The COVID-19 pandemic has caused significant worldwide disruptions of business operations and has negatively impacted stock prices globally. As a result, many corporations find themselves potentially vulnerable to abusive takeover tactics, such as inadequate or coercive takeover proposals and market accumulations by investors seeking to profit from depressed stock prices that may not accurately reflect a corporation’s intrinsic value. In addition, some corporations have found that, due to downward movement in their stock price, they are at an increased risk of ownership changes in their stock that would threaten or impair the value of their net operating losses. In order to address these threats, an increasing number of corporations have adopted stockholder rights plans, and many others are preparing rights plans to put on the shelf in case they need to be quickly deployed in the coming months.

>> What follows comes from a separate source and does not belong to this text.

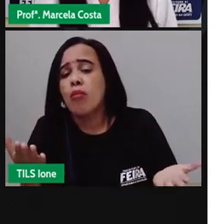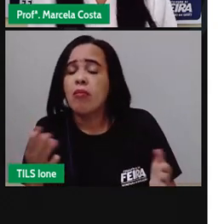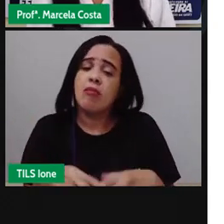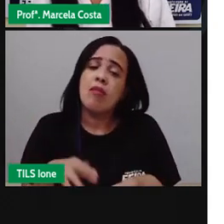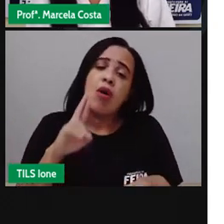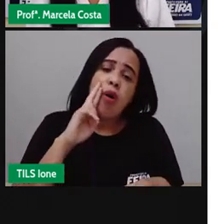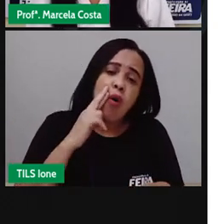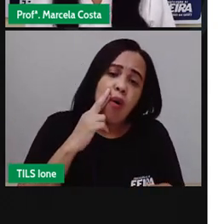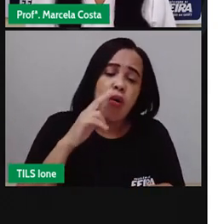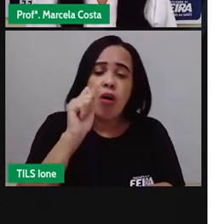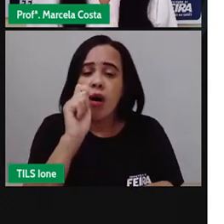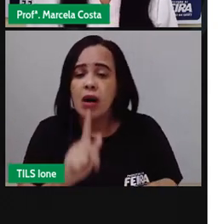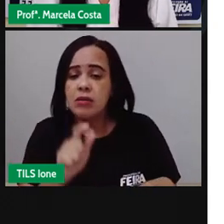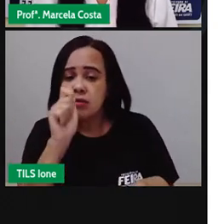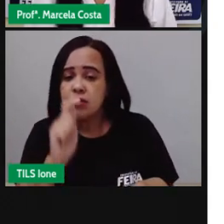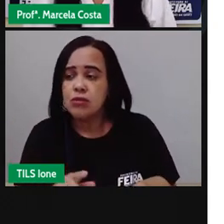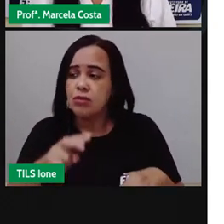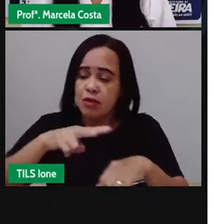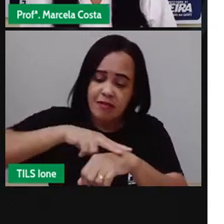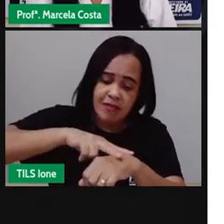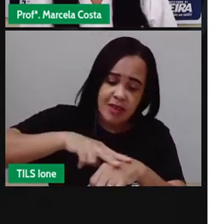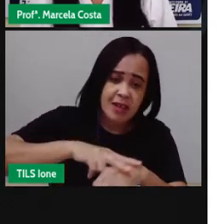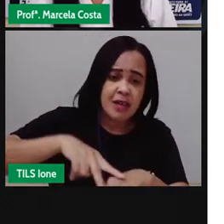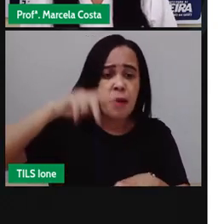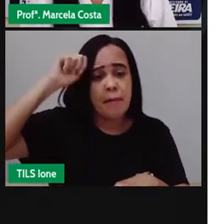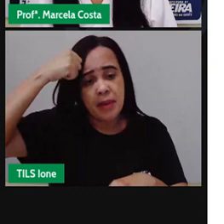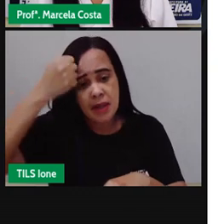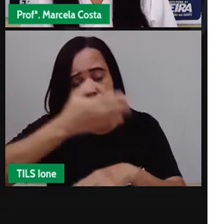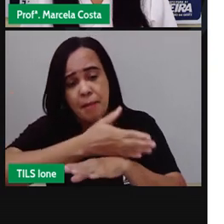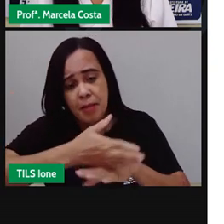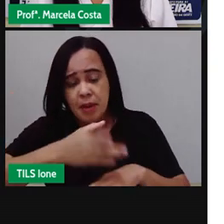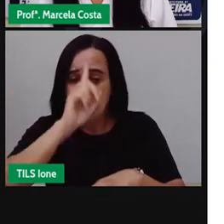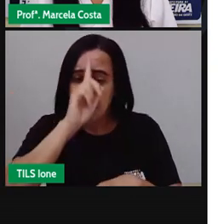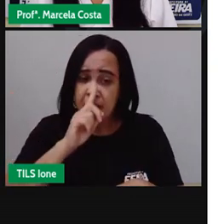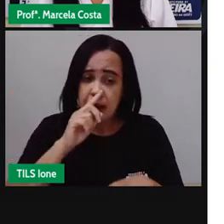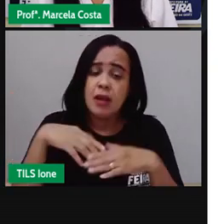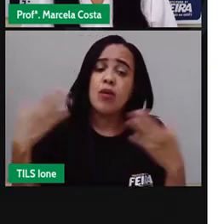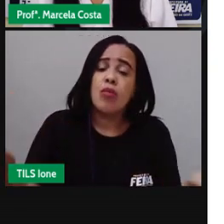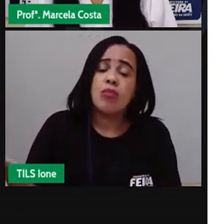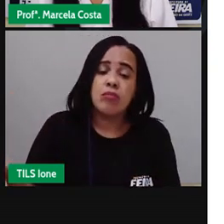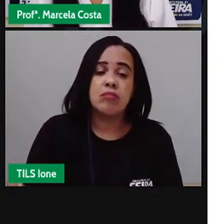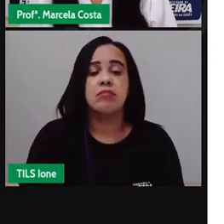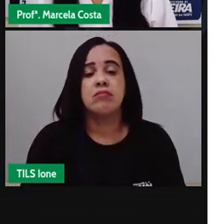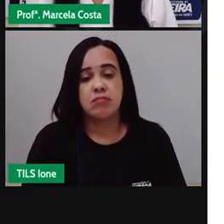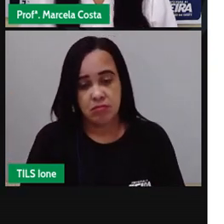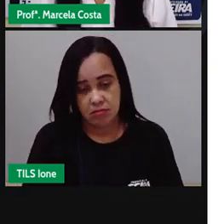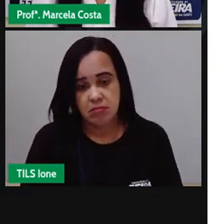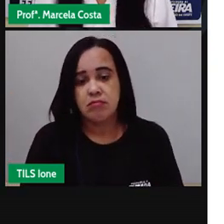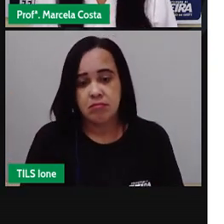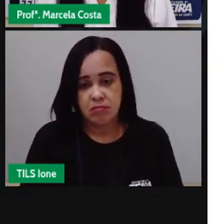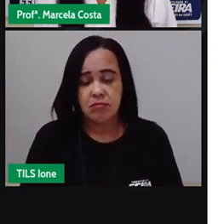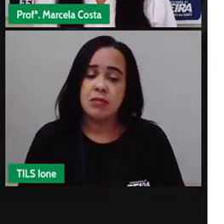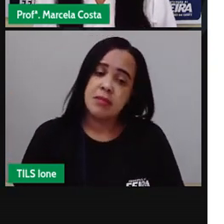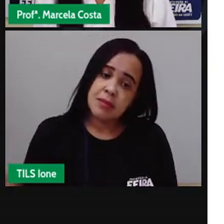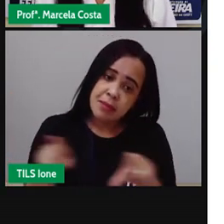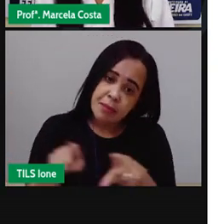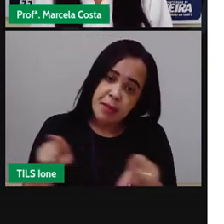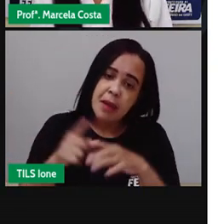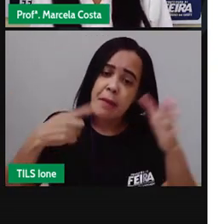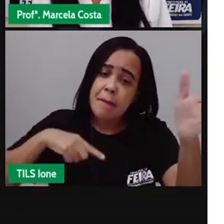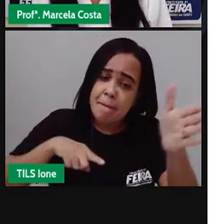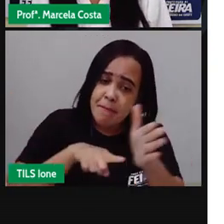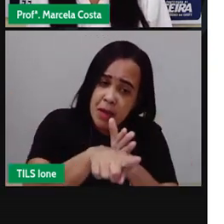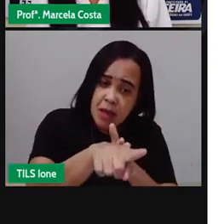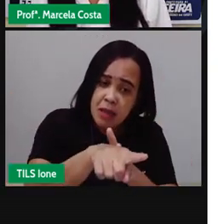azul verde preto branco amarelo você pode perguntar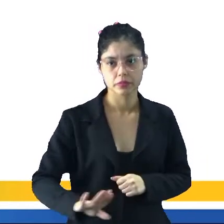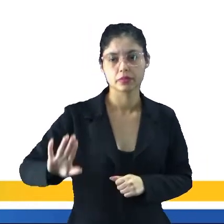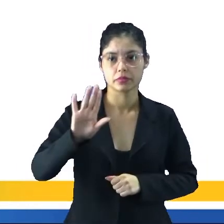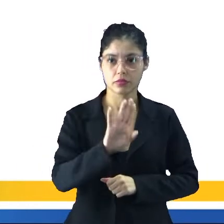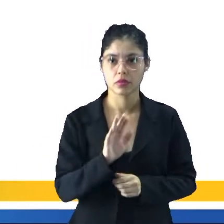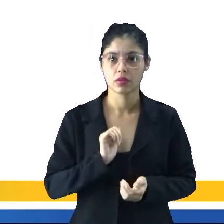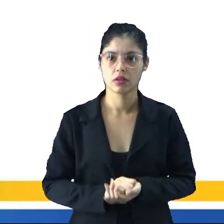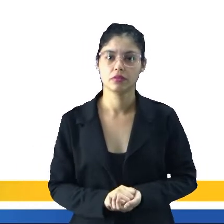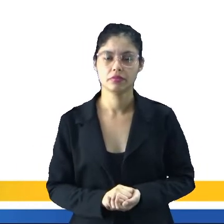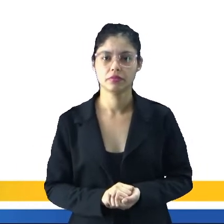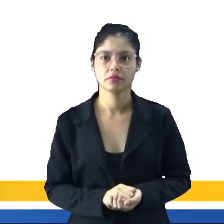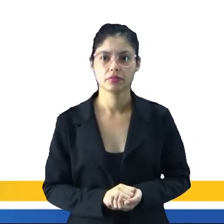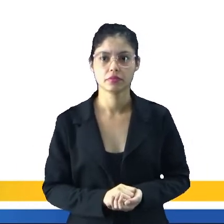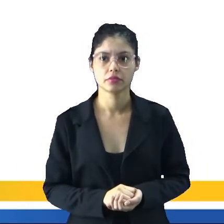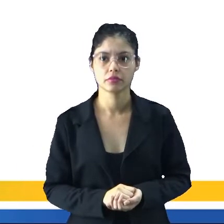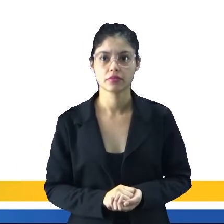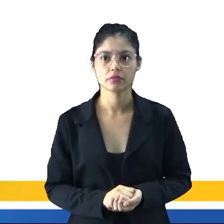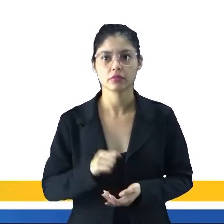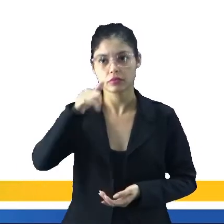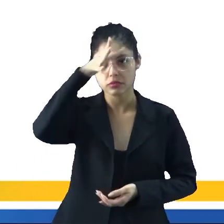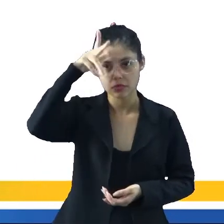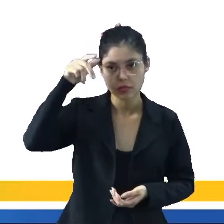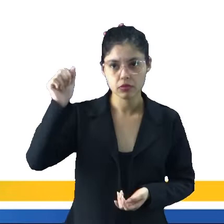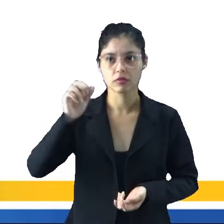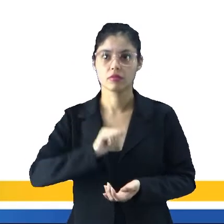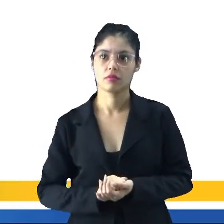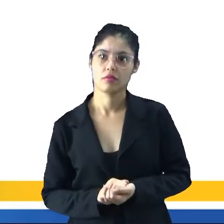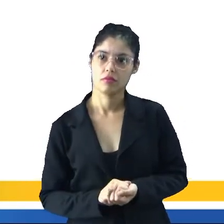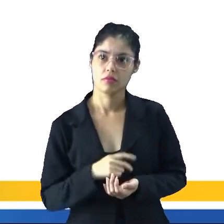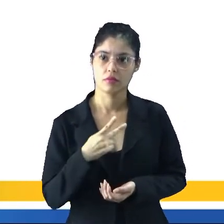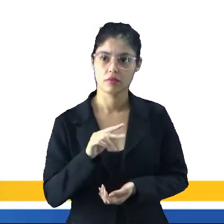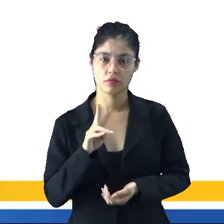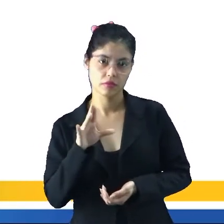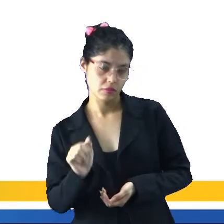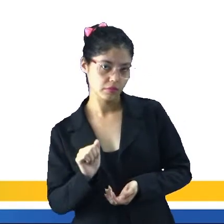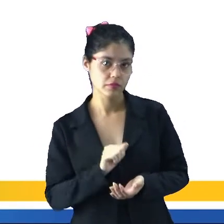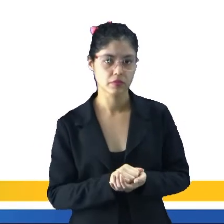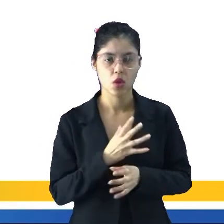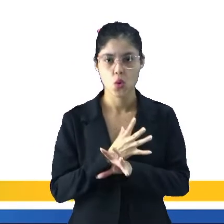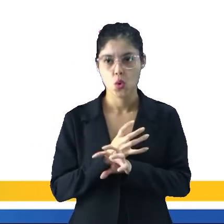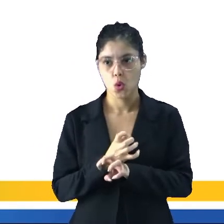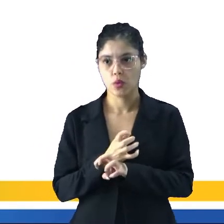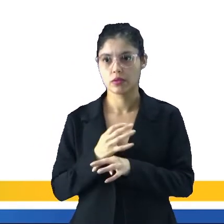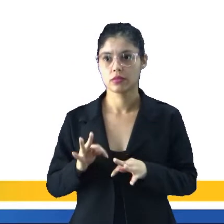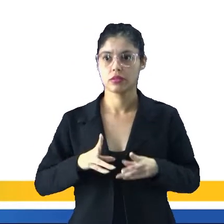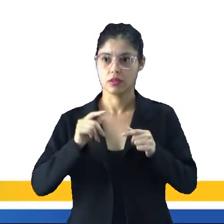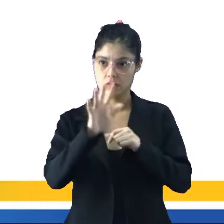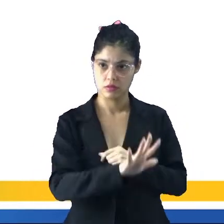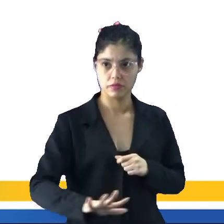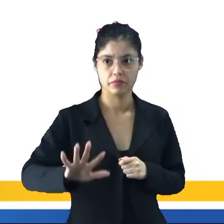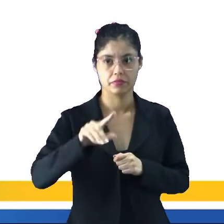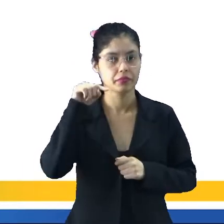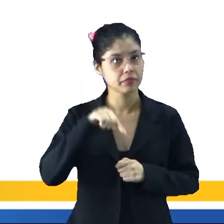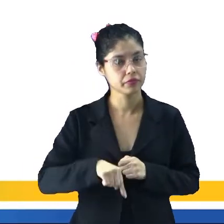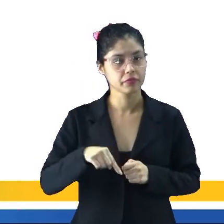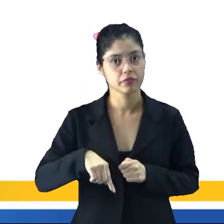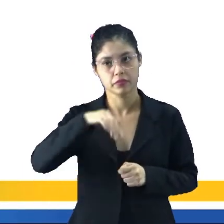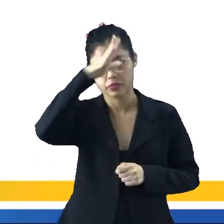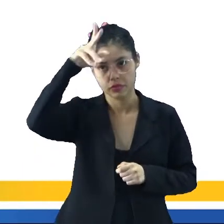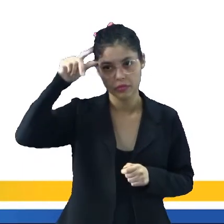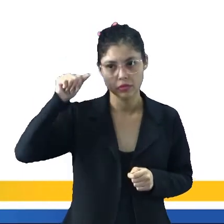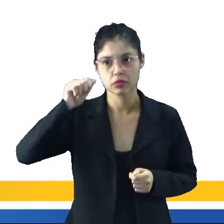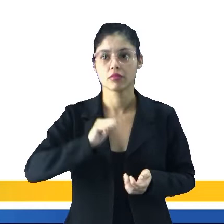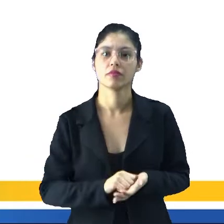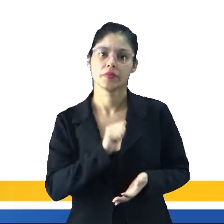todos os biomas, ou seja, né, na Amazônia, no Pantamau, no Cerrado, sobretudo, né, aqui na Amazônia Legal,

The primary purpose of a traditional stockholder rights plan is to protect a corporation’s stockholders from hostile and abusive takeover tactics. By deterring would-be acquirers from accumulating a significant stake without negotiating with the board, rights plans help to ensure that all stockholders receive a fair and adequate price for their shares. A rights plan, which can be quickly implemented by a board of directors without stockholder approval, accomplishes this goal by threatening to dilute the ownership stake of any stockholder who acquires shares in excess of the triggering threshold of the rights plan without first negotiating with the board. The principal purpose of a so-called “NOL” rights plan is to deter stockholders from acquiring shares beyond a specified percentage, usually 5%, to limit ownership changes that would threaten the availability of certain tax benefits.